There certainly never was a flood of the magnitude it is described in the Bible engulfing the whole world in several kilometres of water, so the accuracy of the details is quite suspicious. Flash floods aren't entirely uncommon, although it is possible that the flood in question might have been quite unique, mainly the filling of the basin of the Black Sea when the Strait of Bosphorus was formed (it's the closest thing that would match the description of incredibly widespread catastrophic flood, but there are doubts that it was the case).
Something regarding abiogenesis and formation of life: Ever heard of the anthropic principle? It basically says that the universe is as we observe it to be, because it's the only way it
can be in order to produce sentient life of our kind. It doesn't say that universe was designed or made to be suitable of generating the life as we know it, and us, it says that if the Universe had been a bit different, we wouldn't have developed at all. In a multiverse interpretation of quantum physics this means that formation of life is not a big wonder at all and that there are almost infinite amounts of alternate realities where life can never spontaneously emerge because of those worlds lack the prerequisites for, say, molecules to form long chains in the way carbon does. No long molecules, no proteins, no organic life.

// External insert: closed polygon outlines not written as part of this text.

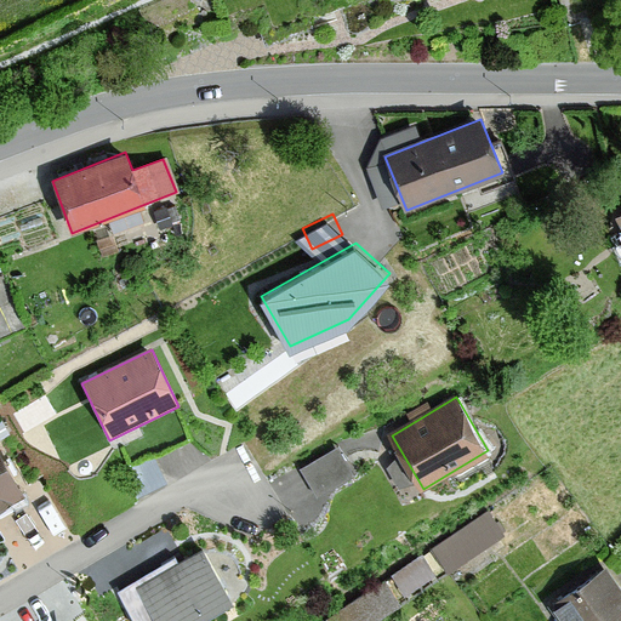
[(354,477),(337,449),(300,472),(317,500),(354,477)]
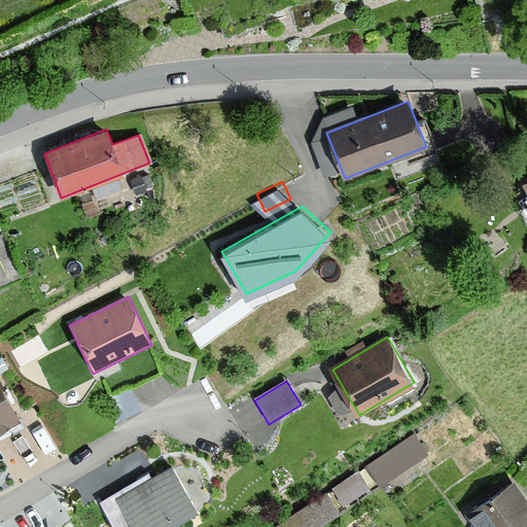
[(0,428),(18,418),(0,387),(0,428)]
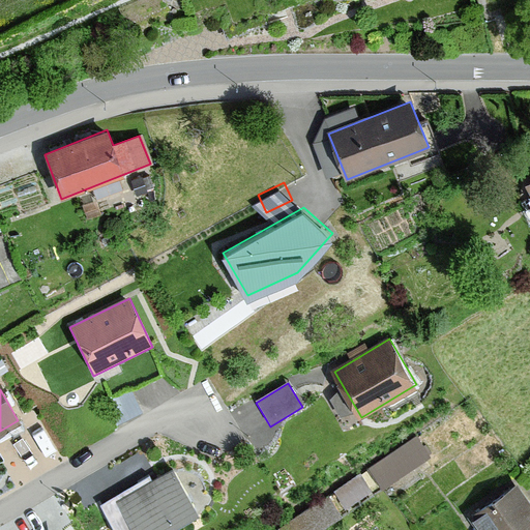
[(420,430),(371,461),(382,479),(433,449),(420,430)]
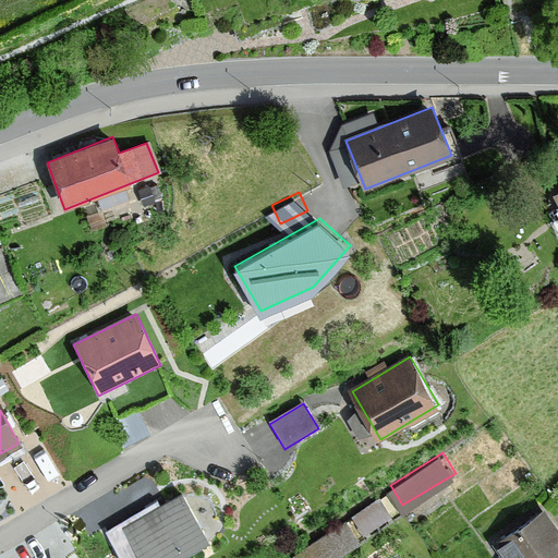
[(174,557),(207,538),(180,496),(161,508),(157,500),(106,532),(121,557),(174,557)]
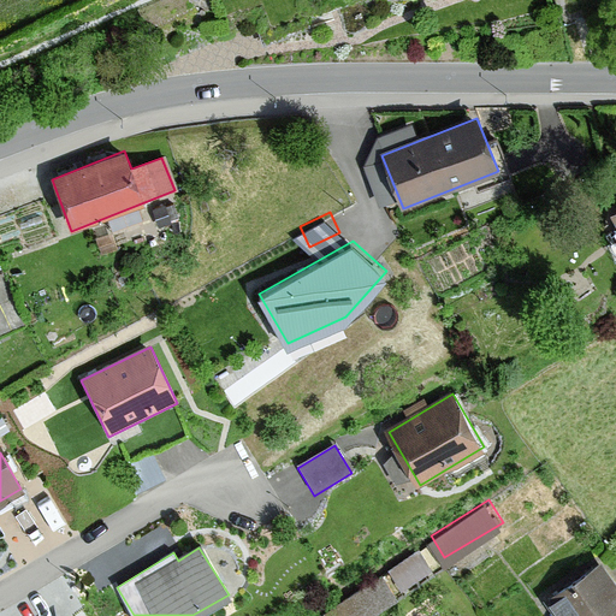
[(615,615),(615,585),(600,563),(545,605),(552,615),(615,615)]
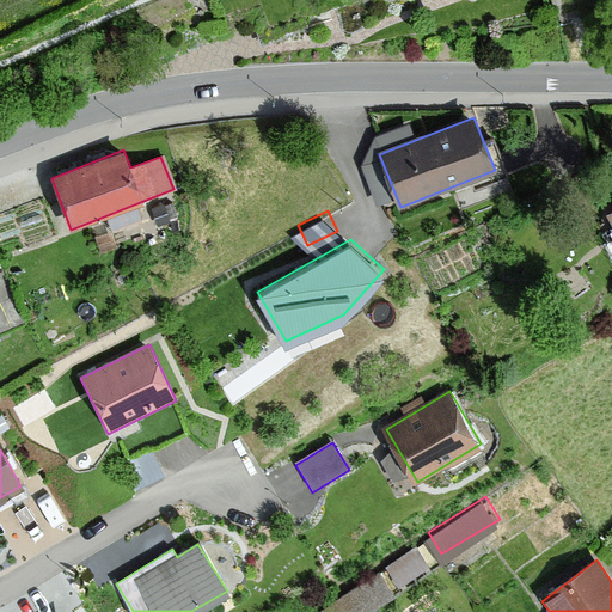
[(341,611),(347,611),(397,591),(386,567),(332,591),(341,611)]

It is entirely possible that we are here because universe happens to be the way it is, without no divine (or infernal for that matter) entities affecting the processes of Universe.
As a slightly related tangent, the ancient Greeks had a very interesting way of putting religious and mundane world together; they called it
cosmos; basically translates as "place of order". Despite their polytheistic beliefs of a pantheon of strong beings living in Olympos and affecting the life and times of people on Earth, they all lived in cosmos and they all had to obey the same basic cosmic rules. We would call them laws of nature or physics. This view of world, incidentally, was probably what triggered the surge in natural philosophy in ancient Greek; other places were still using the Gods of the Holes to explain everything, while the Greeks figured that even their Gods were part of the same reality and thus couldn't simply be attached to every unknown thing. Or at least the people who dedicated their lives to thinking these things through did.